Codeine History

  • Generic Name or Active Ingridient: Codeine

Many people take codeine for things such as mild to moderate pain, to treat a cough or to alleviate irritable bowel conditions such as diarrhea. Codeine is an alkaloid found in the opium poppy plant, which has been used historically for these purposes. The name "codeine" is derived from a Greek word that means "poppy head."

Codeine was first isolated from the opium poppy in France in 1832 by a French chemist and pharmacist. His work paved the way for newer, safer codeine-based formulas to treat different ailments. Codeine, available in tablet, injection and cough syrup form, is one of the most prescribed and used opiates in the world and can be taken safely and effectively within the parameters of a prescription. While codeine can be extracted from opium, it is more often synthesized from morphine. It is considered to be a prototype for a large group of opioids including hydrocodone and oxycodone.

Codeine Is Classified Based On Its Use And Abuse Potential

In the United States, codeine is regulated as part of the Controlled Substances Act. This act established a schedule that lists drugs based on their accepted medical use and potential to lead to abuse. Codeine is listed within the schedule based on the preparation and dosage, meaning that some formulas have a higher potential for abuse than others.

Even though it is a relatively mild opiate, people who take codeine still need to be careful. This is because it has habit-forming potential if used long term or abused in any manner. Recreational use of codeine has exploded over the years, and this brings with it the potential for opiate dependency, opiate addiction and opiate overdose.

Codeine Precautions And Warnings

Codeine is marketed in the United States as both a single drug preparation (codeine alone) and in combination with other medications. These codeine combination products may include drugs such as acetaminophen and ibuprofen. No matter the formulation, codeine has some warnings attached to it, meant to keep patients safe.

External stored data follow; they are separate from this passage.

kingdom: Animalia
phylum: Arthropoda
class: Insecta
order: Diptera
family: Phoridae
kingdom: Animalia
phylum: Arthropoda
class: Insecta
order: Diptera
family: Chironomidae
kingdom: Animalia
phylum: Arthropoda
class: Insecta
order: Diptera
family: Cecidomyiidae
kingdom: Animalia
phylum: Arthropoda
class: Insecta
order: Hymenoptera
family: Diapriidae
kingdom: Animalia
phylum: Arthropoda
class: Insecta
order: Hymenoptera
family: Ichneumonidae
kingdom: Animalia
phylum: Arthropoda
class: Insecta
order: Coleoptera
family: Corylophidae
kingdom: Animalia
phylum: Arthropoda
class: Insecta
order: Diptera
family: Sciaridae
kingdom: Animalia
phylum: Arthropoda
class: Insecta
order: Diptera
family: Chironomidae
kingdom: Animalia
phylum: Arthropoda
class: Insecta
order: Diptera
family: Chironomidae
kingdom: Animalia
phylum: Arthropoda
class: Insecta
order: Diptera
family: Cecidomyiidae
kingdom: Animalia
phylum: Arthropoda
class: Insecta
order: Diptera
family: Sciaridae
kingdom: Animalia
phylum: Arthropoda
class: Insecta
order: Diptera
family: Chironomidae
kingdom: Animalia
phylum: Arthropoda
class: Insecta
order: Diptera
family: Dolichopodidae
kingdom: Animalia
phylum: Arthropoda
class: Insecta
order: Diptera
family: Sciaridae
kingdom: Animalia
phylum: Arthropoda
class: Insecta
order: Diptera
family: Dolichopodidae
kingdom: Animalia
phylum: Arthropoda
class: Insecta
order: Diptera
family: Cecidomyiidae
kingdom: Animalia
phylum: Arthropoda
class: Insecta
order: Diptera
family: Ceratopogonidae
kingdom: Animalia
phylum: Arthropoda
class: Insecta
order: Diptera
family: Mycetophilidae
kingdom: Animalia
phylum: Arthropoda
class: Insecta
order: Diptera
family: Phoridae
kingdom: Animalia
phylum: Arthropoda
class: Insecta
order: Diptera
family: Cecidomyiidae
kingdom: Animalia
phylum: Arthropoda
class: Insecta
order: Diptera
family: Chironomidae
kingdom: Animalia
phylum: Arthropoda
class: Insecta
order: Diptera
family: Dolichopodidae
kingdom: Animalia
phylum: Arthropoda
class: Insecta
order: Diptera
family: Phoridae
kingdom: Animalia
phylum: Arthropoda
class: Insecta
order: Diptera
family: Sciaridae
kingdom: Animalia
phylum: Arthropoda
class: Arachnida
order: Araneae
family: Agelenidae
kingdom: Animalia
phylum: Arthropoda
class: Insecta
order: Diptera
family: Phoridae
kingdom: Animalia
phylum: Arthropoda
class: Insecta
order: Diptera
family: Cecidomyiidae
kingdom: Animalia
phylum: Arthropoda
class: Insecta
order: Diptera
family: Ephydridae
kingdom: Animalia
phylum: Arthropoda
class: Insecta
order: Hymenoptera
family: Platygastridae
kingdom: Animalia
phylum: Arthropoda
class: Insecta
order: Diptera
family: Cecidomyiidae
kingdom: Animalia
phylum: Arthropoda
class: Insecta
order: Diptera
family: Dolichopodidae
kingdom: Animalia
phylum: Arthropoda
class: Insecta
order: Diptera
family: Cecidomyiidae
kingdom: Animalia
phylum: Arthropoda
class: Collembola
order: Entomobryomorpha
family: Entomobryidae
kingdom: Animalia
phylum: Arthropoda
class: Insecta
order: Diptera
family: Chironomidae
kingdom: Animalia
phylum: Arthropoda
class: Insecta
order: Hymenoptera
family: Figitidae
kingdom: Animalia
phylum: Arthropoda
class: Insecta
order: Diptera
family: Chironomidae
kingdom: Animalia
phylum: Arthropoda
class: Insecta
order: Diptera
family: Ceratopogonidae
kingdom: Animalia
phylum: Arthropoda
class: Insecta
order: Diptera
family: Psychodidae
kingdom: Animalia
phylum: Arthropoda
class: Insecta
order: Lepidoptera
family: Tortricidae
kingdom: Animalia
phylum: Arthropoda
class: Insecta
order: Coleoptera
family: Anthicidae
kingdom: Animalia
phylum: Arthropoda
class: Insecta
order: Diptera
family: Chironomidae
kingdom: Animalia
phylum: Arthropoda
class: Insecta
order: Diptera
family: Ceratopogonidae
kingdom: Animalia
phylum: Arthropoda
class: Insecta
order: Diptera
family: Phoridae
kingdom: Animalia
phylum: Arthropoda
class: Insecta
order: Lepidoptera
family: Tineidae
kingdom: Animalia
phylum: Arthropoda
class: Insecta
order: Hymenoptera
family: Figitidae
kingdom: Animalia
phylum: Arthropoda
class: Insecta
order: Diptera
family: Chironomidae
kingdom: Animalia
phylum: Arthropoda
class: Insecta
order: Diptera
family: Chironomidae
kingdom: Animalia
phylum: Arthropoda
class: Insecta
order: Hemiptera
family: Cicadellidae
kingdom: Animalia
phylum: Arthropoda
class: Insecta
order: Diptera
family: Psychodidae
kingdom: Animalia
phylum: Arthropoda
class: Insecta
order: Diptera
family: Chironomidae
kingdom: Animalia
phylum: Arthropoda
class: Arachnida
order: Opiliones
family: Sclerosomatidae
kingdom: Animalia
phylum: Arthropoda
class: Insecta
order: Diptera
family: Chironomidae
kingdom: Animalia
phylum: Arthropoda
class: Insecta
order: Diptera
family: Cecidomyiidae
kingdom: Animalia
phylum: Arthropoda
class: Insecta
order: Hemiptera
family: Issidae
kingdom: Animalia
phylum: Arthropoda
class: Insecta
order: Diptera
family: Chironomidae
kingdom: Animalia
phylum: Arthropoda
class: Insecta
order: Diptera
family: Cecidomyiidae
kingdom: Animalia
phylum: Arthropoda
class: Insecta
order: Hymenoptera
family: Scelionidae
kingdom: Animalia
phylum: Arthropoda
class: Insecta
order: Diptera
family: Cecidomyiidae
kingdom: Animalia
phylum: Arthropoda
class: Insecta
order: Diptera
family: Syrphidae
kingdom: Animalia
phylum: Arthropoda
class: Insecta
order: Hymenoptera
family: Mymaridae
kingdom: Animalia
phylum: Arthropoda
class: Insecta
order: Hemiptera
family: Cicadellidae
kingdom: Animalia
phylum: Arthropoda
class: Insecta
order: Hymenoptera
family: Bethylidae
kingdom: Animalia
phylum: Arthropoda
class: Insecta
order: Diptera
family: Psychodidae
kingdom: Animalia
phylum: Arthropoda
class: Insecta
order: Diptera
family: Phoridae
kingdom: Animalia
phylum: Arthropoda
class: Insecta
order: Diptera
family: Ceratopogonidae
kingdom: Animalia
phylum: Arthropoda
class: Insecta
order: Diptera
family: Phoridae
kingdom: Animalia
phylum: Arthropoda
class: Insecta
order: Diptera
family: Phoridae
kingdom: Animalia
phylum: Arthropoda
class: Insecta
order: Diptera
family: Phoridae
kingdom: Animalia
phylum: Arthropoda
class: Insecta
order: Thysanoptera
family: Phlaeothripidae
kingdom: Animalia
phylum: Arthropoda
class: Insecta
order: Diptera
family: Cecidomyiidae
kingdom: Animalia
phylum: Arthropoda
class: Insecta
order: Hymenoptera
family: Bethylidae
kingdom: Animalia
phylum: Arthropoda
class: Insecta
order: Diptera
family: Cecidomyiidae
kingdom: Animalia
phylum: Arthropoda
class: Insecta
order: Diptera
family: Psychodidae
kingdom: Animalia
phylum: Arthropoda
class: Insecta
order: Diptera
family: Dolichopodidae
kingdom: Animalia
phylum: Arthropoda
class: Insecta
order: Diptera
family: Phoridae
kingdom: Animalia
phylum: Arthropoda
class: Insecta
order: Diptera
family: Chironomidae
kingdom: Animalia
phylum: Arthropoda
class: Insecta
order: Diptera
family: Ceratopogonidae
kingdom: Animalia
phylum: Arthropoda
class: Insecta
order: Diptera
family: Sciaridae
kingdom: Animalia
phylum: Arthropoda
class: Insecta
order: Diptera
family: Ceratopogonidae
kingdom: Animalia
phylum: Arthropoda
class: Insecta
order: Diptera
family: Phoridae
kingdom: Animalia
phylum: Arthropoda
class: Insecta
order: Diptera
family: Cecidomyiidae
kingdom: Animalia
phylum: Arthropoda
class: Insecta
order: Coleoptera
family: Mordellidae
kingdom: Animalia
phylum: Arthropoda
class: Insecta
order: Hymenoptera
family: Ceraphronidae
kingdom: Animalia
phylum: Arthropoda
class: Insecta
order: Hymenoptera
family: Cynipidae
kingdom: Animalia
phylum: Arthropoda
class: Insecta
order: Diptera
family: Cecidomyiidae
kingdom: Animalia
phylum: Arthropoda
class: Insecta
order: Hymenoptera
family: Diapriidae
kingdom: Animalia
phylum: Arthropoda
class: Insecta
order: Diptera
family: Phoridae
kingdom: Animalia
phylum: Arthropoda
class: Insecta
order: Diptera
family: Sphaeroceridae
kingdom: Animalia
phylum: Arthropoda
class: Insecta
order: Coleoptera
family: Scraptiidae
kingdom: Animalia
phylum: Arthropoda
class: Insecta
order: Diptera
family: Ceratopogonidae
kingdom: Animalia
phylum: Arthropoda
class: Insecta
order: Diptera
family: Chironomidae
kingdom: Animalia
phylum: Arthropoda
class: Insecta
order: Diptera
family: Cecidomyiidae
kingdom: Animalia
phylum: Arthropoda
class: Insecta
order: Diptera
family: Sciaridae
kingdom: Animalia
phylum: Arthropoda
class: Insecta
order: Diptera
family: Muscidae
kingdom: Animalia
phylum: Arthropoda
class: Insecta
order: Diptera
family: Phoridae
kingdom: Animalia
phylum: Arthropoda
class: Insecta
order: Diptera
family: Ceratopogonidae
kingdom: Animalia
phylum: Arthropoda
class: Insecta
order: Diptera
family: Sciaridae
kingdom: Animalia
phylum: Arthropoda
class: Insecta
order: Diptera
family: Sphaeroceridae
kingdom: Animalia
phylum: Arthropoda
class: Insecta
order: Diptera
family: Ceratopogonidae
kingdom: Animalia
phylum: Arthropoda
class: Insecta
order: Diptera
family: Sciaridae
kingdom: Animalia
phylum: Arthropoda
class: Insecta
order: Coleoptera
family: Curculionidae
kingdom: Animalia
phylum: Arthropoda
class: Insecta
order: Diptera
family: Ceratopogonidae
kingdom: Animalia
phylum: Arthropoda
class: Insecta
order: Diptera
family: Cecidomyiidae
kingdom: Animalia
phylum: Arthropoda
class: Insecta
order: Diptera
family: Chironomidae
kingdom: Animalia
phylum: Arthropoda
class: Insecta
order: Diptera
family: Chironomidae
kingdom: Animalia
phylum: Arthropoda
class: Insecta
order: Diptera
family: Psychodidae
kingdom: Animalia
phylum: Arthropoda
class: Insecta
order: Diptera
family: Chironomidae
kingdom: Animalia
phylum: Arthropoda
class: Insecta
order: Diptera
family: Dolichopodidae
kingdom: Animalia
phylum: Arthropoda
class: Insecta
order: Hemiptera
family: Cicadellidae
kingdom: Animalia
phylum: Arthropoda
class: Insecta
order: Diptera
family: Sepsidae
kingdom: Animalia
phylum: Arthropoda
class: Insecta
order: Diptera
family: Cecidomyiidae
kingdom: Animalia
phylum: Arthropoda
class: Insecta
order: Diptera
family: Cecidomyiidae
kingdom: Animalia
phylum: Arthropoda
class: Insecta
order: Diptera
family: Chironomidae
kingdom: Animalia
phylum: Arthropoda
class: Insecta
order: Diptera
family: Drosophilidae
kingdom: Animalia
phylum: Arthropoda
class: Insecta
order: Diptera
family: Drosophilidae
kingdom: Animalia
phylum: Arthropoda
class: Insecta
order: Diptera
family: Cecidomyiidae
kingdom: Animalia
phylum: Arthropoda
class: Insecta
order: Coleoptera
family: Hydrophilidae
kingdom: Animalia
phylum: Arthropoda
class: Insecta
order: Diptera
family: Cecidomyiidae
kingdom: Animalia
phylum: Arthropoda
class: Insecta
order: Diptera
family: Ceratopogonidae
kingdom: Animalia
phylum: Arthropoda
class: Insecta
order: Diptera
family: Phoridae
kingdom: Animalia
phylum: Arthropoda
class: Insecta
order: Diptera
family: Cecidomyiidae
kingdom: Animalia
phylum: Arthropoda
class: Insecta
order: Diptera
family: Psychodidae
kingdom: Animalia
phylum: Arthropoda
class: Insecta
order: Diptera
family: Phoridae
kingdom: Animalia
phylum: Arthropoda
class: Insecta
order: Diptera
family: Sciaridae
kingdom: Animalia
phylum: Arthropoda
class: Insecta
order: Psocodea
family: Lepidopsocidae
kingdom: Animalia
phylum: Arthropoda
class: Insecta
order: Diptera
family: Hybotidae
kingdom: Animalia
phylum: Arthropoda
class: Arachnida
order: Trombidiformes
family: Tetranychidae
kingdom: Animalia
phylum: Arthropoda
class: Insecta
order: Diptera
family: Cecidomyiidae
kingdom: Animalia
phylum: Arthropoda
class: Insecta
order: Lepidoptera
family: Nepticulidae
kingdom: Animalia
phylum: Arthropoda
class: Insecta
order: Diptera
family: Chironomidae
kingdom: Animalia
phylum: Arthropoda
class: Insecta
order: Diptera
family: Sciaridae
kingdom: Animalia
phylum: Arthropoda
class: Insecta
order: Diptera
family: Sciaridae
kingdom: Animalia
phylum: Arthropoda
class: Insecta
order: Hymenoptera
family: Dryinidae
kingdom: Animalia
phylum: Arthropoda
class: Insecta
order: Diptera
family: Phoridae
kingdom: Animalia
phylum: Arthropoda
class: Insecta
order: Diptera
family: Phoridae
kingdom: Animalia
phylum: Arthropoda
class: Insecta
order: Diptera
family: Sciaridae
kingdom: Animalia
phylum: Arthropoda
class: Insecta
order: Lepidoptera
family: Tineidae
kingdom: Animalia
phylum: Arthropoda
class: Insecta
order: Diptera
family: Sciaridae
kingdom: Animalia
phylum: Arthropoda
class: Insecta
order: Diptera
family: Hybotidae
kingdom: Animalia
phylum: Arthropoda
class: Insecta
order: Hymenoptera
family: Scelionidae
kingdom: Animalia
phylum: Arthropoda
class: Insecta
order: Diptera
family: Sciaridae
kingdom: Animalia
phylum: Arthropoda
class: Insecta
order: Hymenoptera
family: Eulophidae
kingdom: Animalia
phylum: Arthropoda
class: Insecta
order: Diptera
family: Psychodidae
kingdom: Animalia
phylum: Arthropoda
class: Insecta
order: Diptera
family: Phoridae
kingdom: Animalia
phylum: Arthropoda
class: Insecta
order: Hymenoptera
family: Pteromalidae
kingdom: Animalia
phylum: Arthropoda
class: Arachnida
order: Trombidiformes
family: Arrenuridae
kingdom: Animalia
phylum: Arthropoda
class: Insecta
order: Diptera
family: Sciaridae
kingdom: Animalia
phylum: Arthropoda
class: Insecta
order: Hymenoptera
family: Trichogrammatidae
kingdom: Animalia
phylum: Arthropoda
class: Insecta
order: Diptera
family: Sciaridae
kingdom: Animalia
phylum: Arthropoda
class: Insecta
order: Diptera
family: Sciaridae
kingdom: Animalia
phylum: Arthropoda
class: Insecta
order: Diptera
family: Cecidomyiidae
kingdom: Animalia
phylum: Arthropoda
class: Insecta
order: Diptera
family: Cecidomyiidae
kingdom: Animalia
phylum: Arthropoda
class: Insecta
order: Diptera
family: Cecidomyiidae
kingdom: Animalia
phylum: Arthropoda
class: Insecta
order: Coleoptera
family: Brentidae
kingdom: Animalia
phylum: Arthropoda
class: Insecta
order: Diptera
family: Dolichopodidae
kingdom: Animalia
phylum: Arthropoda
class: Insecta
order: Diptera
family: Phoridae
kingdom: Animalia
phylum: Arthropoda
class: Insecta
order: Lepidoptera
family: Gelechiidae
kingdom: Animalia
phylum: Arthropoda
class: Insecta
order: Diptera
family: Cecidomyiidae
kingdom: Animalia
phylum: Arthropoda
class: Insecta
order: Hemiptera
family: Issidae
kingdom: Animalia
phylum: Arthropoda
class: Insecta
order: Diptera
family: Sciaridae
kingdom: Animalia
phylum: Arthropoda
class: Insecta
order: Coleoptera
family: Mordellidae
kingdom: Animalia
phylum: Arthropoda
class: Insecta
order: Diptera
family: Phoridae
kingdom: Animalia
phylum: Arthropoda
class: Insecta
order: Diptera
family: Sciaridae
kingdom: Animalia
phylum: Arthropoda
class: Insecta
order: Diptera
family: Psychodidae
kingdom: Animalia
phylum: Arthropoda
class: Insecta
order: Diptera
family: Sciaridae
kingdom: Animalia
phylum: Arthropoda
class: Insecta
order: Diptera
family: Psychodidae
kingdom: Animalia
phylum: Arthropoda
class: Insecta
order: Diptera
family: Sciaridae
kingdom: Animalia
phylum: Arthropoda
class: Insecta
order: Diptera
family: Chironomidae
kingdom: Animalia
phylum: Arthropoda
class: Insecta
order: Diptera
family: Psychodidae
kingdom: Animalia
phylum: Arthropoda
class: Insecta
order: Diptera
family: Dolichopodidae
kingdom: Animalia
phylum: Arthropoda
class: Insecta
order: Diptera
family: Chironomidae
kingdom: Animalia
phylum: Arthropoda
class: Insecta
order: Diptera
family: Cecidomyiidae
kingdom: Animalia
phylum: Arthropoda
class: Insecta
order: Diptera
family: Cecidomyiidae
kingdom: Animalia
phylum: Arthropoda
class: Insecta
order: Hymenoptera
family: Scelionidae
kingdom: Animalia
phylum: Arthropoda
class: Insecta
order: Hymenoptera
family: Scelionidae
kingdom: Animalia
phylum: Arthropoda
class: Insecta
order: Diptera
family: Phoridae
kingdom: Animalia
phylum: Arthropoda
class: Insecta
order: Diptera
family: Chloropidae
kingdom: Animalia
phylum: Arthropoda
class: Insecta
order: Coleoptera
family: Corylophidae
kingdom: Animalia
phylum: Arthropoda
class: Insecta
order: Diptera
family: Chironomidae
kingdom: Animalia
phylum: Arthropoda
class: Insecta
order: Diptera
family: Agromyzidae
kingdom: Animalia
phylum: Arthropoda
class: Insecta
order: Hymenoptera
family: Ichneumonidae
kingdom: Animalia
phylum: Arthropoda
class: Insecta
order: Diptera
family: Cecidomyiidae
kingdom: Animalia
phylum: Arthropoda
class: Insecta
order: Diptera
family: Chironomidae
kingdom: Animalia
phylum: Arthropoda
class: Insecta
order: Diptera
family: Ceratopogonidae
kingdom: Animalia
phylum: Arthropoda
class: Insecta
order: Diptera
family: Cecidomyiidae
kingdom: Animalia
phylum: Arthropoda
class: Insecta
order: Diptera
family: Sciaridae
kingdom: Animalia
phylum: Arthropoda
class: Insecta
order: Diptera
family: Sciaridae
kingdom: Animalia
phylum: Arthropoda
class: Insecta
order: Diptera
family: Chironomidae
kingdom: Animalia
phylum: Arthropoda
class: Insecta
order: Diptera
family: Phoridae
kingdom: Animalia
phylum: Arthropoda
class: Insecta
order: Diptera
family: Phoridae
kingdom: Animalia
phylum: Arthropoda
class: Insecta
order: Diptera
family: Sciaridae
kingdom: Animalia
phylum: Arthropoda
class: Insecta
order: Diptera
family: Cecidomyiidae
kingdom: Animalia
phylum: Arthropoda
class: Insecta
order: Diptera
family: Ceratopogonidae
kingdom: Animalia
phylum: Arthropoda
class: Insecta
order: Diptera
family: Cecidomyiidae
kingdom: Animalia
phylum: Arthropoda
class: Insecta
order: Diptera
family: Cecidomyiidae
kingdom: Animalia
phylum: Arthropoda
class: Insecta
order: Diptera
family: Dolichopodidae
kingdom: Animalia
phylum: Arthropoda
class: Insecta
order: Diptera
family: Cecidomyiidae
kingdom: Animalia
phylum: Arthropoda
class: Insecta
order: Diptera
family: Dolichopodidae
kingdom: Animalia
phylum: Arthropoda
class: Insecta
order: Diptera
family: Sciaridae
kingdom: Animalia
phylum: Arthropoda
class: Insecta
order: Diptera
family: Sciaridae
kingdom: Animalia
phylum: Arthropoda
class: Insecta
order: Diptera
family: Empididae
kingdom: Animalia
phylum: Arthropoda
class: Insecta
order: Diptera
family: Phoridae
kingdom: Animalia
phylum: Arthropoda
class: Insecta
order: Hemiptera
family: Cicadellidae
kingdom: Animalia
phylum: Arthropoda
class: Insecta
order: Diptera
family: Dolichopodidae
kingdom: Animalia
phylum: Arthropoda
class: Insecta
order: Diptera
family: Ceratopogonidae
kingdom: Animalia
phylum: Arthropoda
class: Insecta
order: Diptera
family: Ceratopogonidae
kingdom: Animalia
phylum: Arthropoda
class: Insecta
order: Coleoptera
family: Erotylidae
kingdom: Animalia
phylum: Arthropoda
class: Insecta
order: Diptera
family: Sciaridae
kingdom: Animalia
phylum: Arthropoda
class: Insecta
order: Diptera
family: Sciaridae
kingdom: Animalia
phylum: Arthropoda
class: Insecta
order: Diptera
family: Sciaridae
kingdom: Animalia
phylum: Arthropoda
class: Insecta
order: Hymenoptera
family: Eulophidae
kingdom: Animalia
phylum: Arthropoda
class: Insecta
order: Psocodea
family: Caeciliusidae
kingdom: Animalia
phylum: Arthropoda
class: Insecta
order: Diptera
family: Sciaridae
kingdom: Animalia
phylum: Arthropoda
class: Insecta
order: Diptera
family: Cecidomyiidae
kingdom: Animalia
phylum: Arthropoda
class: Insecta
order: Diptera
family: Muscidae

At high concentrations, acetaminophen can cause liver toxicity, so these preparations should be used carefully. Other potential problems with codeine use include: side effects, allergic reaction, interactions with other substances, physical codeine dependency, psychological dependency, addiction and overdose. People who become dependent upon this drug should seek out humane and professional opiate detox to assist in the recovery process.